• _SOURCE EXTRACT_
I still don't entirely follow how the splice and sendmmsg end up on
the same socket.
Also, the sendmmsg in the case on the dashboard is very odd, a vlen of
0x4000000000003bd and flags MSG_MORE | MSG_CONFIRM. But maybe other
runs have more sensible flags here.
The issue appears to be with appending through splicing to an skb that
exceeds the length with fragments, triggering the if (fraggap) branch
to copy some trailer from skb_prev to skb, then appending the spliced
data.
Perhaps not an true fix based on understanding in detail, but one way
out may be to disable splicing if !transhdrlen (which ip_append_data
clears if appending).

• _WHAT YOU HAVE TO DO_
Quote the passage from the socket splicing discussion between "Also, the sendmmsg" and "sensible flags here.", inclusive.

• _ENTRIES SUPPLIED_

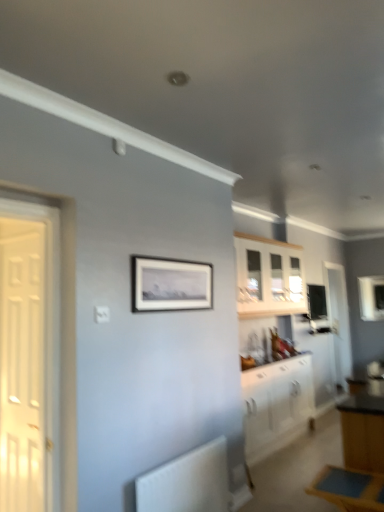
Locate an element on the screen. The image size is (384, 512). vacant point above white wooden door at left, which is the second door from right to left (from a real-world perspective) is located at coordinates (23, 229).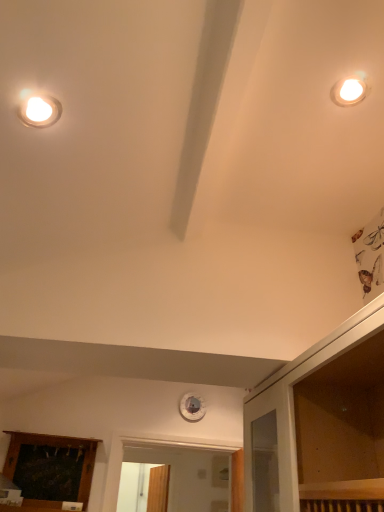
Question: Would you say transparent glass dresser at upper right is part of wooden panel at lower left's contents?

Choices:
 (A) yes
 (B) no

Answer: (B)

Question: Is wooden panel at lower left not within transparent glass dresser at upper right?

Choices:
 (A) yes
 (B) no

Answer: (A)

Question: Does wooden panel at lower left have a larger size compared to transparent glass dresser at upper right?

Choices:
 (A) no
 (B) yes

Answer: (A)

Question: Is the surface of wooden panel at lower left in direct contact with transparent glass dresser at upper right?

Choices:
 (A) no
 (B) yes

Answer: (A)

Question: From a real-world perspective, is wooden panel at lower left positioned over transparent glass dresser at upper right based on gravity?

Choices:
 (A) no
 (B) yes

Answer: (A)

Question: Does wooden panel at lower left lie behind transparent glass dresser at upper right?

Choices:
 (A) no
 (B) yes

Answer: (B)

Question: Considering the relative positions of transparent glass dresser at upper right and wooden panel at lower left in the image provided, is transparent glass dresser at upper right behind wooden panel at lower left?

Choices:
 (A) yes
 (B) no

Answer: (B)

Question: Does transparent glass dresser at upper right appear on the right side of wooden panel at lower left?

Choices:
 (A) yes
 (B) no

Answer: (A)

Question: Is transparent glass dresser at upper right oriented towards wooden panel at lower left?

Choices:
 (A) yes
 (B) no

Answer: (B)

Question: From the image's perspective, does transparent glass dresser at upper right appear lower than wooden panel at lower left?

Choices:
 (A) yes
 (B) no

Answer: (B)

Question: Is transparent glass dresser at upper right positioned before wooden panel at lower left?

Choices:
 (A) yes
 (B) no

Answer: (A)

Question: From the image's perspective, would you say transparent glass dresser at upper right is positioned over wooden panel at lower left?

Choices:
 (A) no
 (B) yes

Answer: (B)

Question: From a real-world perspective, is transparent glass dresser at upper right above or below wooden panel at lower left?

Choices:
 (A) above
 (B) below

Answer: (A)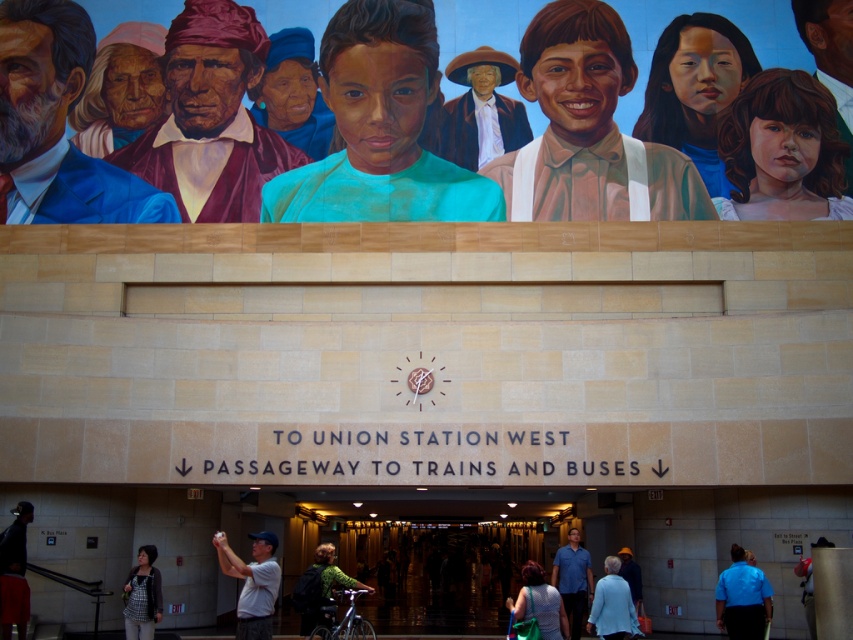
In the scene shown: Who is higher up, matte brown shirt at center or matte brown hat at center?

matte brown hat at center is above.

Can you confirm if matte brown shirt at center is positioned above matte brown hat at center?

Incorrect, matte brown shirt at center is not positioned above matte brown hat at center.

The width and height of the screenshot is (853, 640). In order to click on matte brown shirt at center in this screenshot , I will do `click(577, 109)`.

I want to click on matte brown shirt at center, so click(x=577, y=109).

Is matte blue suit at upper left taller than dark blue shirt at lower left?

Yes, matte blue suit at upper left is taller than dark blue shirt at lower left.

The width and height of the screenshot is (853, 640). Identify the location of matte blue suit at upper left. (56, 125).

Who is more forward, (35,179) or (4,577)?

Point (4,577) is more forward.

Image resolution: width=853 pixels, height=640 pixels. Find the location of `matte blue suit at upper left`. matte blue suit at upper left is located at coordinates [56, 125].

Does teal matte shirt at center have a lesser width compared to blue cotton shirt at center?

In fact, teal matte shirt at center might be wider than blue cotton shirt at center.

Is point (412, 138) more distant than point (572, 596)?

Yes, point (412, 138) is behind point (572, 596).

Between point (263, 196) and point (579, 618), which one is positioned in front?

Point (579, 618) is in front.

This screenshot has width=853, height=640. Identify the location of teal matte shirt at center. click(380, 129).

• _TASK RESPONSE_
Also, the sendmmsg in the case on the dashboard is very odd, a vlen of
0x4000000000003bd and flags MSG_MORE | MSG_CONFIRM. But maybe other
runs have more sensible flags here.